[Passage fourni]
Adam et Eve, jeunes mariés insouciants, sont témoins d’un bombardement chimique qui détruit tout. Ils sont six rescapés, sauvés par l’invention d’un savant. Une nouvelle vie commence alors, loin de la ville anéantie, dans un campement improvisé à la lisière d’une forêt.
Commandée en 1930 par le Théâtre Rouge de Leningrad, la pièce est immédiatement interdite. «C’est un récit de science-fiction, une fable rapide et libre qui débute comme une histoire des Pieds Nickelés et s’achève dans le climat de Stalker de Tarkovski.» expliquent D. Jeanneteau et
M. C. Soma. «L’unité traditionnelle est foncièrement troublée par ce qui, au cœur même de la vie de Boulgakov, restera comme la singularité du siècle : une immense mutation, sans précédent dans l’histoire du monde, bouleverse les moyens dont disposaient les humains pour penser leur vie.»
Force de l’imagination
C’est la quatrième mise en scène de Daniel Jeanneteau, scénographe dont on a pu apprécier les qualités notamment lors de son compagnonnage avec Claude Régy de 1989 à 2003. Il trouve dans cette pièce «l’expression de la supériorité absolue de l’imagination sur la pensée planifiée.» Il s’agit alors de «rendre le caractère rapide et fabuleux de l’univers de Boulgakov.» Le travail des comédiens «sera basé sur la métamorphose progressive du sens de la pièce, sens corrigé, réactualisé au fur et à mesure des événements.»
[/Passage fourni]
[Données]
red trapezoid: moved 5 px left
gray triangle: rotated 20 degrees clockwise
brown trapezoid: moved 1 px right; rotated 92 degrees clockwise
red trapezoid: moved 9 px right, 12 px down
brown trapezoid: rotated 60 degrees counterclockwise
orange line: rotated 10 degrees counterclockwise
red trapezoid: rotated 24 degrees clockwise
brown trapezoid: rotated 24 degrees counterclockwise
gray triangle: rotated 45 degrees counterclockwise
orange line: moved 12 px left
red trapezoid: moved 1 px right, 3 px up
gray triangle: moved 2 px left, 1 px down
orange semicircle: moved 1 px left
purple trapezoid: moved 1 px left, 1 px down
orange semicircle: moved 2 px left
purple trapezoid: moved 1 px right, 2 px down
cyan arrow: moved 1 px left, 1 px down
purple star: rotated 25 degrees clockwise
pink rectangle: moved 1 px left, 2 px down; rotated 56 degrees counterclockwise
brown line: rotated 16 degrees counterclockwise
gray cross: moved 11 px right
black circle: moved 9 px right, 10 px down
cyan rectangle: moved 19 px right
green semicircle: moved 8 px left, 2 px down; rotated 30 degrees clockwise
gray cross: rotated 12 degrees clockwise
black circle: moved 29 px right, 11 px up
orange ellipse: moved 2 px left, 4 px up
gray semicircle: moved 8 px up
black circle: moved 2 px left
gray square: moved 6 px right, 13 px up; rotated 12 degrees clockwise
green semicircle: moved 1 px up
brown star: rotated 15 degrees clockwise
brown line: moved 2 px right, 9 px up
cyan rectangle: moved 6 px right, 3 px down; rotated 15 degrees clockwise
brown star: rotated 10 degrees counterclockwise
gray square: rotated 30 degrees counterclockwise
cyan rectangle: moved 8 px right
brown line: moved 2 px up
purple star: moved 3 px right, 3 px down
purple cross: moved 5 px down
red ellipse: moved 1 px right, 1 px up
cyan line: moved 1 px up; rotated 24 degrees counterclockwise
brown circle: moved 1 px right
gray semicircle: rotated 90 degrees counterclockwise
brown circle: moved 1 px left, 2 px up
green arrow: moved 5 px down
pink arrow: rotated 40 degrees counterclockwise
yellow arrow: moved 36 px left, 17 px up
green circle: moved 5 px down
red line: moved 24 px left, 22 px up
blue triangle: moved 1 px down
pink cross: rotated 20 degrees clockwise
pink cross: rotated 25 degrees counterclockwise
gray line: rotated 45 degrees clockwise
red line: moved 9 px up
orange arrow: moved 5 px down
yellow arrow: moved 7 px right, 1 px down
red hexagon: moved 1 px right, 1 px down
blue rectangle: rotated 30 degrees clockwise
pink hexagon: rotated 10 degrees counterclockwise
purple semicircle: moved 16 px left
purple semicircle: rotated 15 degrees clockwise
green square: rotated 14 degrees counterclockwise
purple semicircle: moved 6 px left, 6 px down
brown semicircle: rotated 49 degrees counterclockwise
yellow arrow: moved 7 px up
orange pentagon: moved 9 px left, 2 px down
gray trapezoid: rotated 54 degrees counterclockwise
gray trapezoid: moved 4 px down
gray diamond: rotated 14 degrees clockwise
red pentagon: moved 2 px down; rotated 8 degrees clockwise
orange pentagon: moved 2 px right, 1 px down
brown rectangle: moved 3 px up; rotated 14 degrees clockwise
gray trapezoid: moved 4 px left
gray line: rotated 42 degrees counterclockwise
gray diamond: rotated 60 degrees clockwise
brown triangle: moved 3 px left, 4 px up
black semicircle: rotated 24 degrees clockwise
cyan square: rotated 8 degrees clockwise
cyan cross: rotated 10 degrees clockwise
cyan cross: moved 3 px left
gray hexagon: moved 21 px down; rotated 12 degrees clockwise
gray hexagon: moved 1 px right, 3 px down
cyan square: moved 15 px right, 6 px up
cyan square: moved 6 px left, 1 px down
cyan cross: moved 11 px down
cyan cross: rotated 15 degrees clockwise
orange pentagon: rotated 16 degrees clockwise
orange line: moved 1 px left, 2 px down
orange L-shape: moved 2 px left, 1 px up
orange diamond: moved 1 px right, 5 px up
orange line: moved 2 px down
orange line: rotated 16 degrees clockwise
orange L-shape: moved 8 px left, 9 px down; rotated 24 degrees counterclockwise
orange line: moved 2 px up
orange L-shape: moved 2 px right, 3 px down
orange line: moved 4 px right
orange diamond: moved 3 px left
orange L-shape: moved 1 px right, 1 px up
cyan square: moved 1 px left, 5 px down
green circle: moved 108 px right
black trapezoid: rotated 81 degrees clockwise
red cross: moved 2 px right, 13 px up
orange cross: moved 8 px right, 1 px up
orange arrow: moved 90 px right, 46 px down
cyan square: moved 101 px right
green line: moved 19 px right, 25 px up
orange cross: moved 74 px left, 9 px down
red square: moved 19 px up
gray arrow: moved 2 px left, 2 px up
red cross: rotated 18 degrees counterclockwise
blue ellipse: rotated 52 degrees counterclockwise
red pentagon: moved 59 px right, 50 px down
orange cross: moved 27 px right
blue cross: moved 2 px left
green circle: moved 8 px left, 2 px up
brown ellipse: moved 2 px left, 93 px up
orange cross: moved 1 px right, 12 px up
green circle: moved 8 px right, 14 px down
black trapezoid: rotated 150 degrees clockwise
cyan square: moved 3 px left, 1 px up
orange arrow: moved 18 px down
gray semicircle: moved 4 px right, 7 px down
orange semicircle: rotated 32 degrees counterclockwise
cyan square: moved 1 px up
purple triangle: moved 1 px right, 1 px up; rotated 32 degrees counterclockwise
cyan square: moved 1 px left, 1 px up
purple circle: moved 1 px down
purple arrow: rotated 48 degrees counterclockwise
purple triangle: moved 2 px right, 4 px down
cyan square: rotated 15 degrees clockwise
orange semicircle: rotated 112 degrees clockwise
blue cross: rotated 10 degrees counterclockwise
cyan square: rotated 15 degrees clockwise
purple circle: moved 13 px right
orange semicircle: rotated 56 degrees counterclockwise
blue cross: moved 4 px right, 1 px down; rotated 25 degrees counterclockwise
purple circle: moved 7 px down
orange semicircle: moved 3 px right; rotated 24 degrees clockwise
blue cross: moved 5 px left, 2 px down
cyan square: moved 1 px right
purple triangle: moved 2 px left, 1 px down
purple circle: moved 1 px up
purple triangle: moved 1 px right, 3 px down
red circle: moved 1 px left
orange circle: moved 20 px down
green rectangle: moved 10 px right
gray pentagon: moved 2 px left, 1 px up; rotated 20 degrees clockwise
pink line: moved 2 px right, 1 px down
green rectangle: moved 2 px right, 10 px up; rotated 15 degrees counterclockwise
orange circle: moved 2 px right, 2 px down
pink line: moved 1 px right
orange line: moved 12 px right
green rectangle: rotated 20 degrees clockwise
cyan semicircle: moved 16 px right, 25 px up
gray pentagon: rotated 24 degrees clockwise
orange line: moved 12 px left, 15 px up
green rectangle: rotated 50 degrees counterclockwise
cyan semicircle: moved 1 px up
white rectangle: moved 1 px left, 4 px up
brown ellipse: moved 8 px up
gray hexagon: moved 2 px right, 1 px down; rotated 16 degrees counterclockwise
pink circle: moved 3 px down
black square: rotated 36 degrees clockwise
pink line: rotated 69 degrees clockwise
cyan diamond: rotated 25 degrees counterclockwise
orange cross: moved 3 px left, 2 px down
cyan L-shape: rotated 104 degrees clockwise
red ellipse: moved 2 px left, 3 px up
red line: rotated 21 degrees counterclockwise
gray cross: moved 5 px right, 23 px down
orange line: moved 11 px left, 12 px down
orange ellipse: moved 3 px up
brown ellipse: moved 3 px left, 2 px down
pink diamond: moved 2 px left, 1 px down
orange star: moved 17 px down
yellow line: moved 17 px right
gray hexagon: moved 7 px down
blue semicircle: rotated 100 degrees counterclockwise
[/Données]
- Consigne 1: Reformulez sous forme de liste le paragraphe du passage fourni qui commence par « C'est la quatrième mise en scène », en conservant ses informations principales.
- Consigne 2: Recopiez le passage fourni depuis « Adam et Eve, jeunes » jusqu'à « lisière d’une forêt. » inclus.
Les données sont issues d'une autre source.

- Zone de réponse 1:
- Quatrième mise en scène de Daniel Jeanneteau, scénographe apprécié notamment pour son compagnonnage avec Claude Régy de 1989 à 2003.
- Il voit dans la pièce « l'expression de la supériorité absolue de l'imagination sur la pensée planifiée ».
- Objectif : « rendre le caractère rapide et fabuleux de l'univers de Boulgakov ».
- Le travail des comédiens reposera sur la métamorphose progressive du sens de la pièce, corrigé et réactualisé au fil des événements.

- Zone de réponse 2:
Adam et Eve, jeunes mariés insouciants, sont témoins d’un bombardement chimique qui détruit tout. Ils sont six rescapés, sauvés par l’invention d’un savant. Une nouvelle vie commence alors, loin de la ville anéantie, dans un campement improvisé à la lisière d’une forêt.